2. Farther he says :-
The suit cannot be stricly called a suit to enforce the award, It is a suit to recover money awarded by the award and charged by the award on immoveable property, and even twelve years' limitation under Article 132 of the Limitation Act would apply.
3. This view has been controverted in a second appeal, which has been brought by the defendant. But the view taken by the First Class Subordinate Judge is very strongly supported by the Privy Council ruling in Maung Sin v. Ma Tok : (1927)29BOMLR1014 . In that case the respondent had, in 1916, obtained against the appellant, her husband, a decree in the terms of an award. The decree provided that certain properties were to remain in the possession of the defendant 'who will pay to the plaintiff annually the sum of Rs. 2,000 in the month of Kason, on default of the payment of the same (Rs. 2,000 annually) the said properties will be made over to the plaintiff.' The payments for 1923 and 1924 not having been made, the respondent applied in 1924 to execute the decree in respect of them, also by delivery of possession of the properties on the default so made, Its was held that the application was not barred as to the payments for 1923 and 1924, having regard to Clause (7) of Article 182, nor as to delivery of possession since upon the true construction of the decree the right to possession arose on a default in making any annual payment, Article 182, Clause (7), says time begins to run :-
(where the application is to enforce any payment which the decree or order directs to be made at a certain date) from such date.
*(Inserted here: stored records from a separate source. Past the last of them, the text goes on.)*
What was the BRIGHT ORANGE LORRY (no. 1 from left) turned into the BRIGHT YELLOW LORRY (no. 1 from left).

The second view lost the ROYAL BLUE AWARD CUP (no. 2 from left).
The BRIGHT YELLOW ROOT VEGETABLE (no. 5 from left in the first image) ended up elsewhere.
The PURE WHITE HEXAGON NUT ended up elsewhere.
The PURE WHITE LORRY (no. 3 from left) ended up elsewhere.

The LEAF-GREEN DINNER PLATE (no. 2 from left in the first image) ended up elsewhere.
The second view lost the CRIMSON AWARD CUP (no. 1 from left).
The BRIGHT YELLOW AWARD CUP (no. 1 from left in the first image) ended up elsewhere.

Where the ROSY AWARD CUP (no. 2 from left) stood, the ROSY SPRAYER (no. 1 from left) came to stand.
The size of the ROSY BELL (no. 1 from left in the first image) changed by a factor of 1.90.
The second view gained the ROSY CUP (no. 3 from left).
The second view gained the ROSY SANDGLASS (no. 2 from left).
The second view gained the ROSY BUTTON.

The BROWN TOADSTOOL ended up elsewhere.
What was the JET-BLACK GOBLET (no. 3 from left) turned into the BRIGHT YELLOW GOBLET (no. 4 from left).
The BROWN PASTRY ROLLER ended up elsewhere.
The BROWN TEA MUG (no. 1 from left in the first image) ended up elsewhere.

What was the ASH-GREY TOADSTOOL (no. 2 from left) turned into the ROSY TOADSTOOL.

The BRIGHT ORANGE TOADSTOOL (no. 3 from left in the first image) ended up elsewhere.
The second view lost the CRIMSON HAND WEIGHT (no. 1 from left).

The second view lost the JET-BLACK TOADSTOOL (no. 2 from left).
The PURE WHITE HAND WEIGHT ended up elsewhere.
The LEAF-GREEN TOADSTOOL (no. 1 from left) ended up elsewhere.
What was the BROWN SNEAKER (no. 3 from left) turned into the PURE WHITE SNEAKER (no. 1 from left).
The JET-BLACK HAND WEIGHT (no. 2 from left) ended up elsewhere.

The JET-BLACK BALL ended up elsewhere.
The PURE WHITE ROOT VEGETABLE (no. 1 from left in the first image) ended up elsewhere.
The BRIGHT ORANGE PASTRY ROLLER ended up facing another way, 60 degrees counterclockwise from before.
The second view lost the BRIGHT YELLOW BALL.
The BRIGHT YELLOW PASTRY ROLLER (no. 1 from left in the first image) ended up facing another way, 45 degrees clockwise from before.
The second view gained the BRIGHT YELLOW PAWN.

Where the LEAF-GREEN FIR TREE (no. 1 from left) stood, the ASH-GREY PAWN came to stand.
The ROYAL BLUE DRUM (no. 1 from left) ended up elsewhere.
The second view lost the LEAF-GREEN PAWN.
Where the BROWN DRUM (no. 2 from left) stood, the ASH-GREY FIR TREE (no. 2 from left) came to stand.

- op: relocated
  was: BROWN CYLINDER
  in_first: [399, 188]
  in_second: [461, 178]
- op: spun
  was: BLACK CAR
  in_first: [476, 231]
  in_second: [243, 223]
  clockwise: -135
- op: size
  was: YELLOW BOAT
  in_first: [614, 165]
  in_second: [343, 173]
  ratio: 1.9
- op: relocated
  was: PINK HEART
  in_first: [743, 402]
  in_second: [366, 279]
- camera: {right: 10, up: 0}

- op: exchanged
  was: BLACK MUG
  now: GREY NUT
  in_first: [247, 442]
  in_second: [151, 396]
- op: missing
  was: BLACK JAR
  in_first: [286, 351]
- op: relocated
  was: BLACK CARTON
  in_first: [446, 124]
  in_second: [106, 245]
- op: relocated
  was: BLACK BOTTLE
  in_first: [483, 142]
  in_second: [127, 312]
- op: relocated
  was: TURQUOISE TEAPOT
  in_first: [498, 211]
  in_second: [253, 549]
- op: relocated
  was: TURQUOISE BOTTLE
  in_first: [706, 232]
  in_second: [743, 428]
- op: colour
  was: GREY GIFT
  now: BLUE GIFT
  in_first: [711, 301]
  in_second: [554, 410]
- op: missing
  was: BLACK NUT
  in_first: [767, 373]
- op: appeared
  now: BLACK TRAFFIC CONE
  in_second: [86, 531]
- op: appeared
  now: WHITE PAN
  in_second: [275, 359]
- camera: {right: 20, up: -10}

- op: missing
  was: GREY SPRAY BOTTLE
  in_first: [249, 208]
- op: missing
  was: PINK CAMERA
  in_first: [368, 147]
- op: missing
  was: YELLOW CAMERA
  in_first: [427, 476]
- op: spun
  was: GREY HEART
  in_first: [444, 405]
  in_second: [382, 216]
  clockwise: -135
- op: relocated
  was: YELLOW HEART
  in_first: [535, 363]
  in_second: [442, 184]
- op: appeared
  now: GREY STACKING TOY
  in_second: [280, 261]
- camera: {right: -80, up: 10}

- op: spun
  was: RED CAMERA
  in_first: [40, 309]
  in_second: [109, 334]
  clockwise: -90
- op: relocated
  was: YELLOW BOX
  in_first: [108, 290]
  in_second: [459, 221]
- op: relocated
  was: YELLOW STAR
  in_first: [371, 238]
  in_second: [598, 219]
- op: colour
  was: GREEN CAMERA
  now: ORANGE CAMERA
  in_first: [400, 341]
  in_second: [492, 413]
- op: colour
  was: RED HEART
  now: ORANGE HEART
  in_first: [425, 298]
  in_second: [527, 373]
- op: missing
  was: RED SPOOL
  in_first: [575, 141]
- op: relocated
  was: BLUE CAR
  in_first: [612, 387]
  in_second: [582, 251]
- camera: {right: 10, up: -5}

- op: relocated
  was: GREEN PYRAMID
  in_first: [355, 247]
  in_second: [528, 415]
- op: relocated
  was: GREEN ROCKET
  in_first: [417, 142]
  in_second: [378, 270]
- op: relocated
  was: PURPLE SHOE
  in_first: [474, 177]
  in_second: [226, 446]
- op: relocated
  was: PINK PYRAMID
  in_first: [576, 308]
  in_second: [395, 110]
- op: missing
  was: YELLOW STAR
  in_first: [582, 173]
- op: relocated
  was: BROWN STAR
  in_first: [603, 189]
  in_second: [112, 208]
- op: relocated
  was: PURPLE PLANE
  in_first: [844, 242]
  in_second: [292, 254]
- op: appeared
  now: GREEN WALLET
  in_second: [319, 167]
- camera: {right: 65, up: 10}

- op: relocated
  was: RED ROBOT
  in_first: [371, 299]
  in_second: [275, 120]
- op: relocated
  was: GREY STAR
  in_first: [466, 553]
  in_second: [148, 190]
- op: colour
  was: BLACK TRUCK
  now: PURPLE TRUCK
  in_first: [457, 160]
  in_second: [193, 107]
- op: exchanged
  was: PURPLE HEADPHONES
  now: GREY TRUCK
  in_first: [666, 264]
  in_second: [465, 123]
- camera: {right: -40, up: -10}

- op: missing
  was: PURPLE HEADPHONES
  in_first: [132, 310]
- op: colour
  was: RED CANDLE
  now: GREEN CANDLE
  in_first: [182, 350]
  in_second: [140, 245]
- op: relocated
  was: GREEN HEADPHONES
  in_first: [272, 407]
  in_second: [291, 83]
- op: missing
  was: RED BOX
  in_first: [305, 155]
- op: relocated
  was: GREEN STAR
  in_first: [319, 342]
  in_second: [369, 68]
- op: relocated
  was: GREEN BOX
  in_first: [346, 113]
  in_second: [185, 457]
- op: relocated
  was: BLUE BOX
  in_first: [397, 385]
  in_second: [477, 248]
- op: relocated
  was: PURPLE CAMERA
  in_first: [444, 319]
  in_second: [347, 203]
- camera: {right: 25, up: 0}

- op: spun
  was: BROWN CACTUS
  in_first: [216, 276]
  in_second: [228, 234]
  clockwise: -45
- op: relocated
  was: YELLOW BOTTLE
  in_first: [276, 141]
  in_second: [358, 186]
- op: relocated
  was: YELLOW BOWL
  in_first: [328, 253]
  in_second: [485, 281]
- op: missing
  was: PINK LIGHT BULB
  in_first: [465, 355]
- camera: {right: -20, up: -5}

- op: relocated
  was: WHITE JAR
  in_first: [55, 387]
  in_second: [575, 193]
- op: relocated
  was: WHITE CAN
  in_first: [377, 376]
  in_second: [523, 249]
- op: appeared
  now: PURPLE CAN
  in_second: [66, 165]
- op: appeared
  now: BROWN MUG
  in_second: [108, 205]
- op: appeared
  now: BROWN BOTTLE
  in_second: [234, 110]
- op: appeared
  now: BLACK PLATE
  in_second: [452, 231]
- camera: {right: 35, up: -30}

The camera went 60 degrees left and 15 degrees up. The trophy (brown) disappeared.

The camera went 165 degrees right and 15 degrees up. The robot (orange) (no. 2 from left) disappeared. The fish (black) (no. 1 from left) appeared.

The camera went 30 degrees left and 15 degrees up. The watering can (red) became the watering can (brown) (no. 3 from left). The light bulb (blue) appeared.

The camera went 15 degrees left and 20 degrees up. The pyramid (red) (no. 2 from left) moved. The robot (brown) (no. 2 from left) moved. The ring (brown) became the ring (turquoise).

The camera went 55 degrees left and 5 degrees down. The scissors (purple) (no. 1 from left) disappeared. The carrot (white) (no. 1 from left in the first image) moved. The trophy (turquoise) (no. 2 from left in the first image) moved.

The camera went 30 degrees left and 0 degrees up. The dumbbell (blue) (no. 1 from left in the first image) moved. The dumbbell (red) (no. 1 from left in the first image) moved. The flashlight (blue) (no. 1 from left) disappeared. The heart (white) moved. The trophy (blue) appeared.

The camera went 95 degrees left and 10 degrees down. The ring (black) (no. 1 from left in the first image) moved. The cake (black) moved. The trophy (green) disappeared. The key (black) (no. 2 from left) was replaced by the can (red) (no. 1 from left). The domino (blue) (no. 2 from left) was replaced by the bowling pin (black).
4. I think that decision is directly applicable to the present case, The present suit is, in effect, to enforce a payment which the award directs to be made at certain dates, to use the language of Clause (7) of Article 182; and the view taken by their Lordships as regards the time from which limitation begins to run in the case of instalments fixed by a decree is equally applicable to the case of instalments fixed by an award. The view taken by the Subordinate Judge is, therefore, in my opinion, perfectly correct.
5. In regard to two instalments which are not within six years of the suit the First Class Subordinate Judge has held that having regard to the clear admission of the liability under the award involved in the plea of the defendant in the first suit that the mortgage had merged in the award, there was an acknowledgment of liability to pay these instalments made by the defendant on September 27, 1920, which suffices under Section 19 of the Indian Limitation Act, to save the bar of limitation even as regards those instalments. I see no sufficient reason to differ from that view.
6. As regards the applicability of Article 132, as at present advised, I can see no sufficient reason for saying that that Article would not, in fact, cover the present suit, in so far as the award itself makes these instalments a charge upon the mortgaged property, so that the suit is one to enforce payment of money charged upon an immoveable property. But I think it safer to decide the suit upon the view which has already been taken by this Court that Article 120 applies if no other Article is applicable. If Article 132 applies, then, in any case, the suit is in time. But if Article 120 applies, then also (with the aid of this acknowledgment that I have mentioned) the plaintiff's suit is in time. I would, therefore, dismiss the appeal with costs.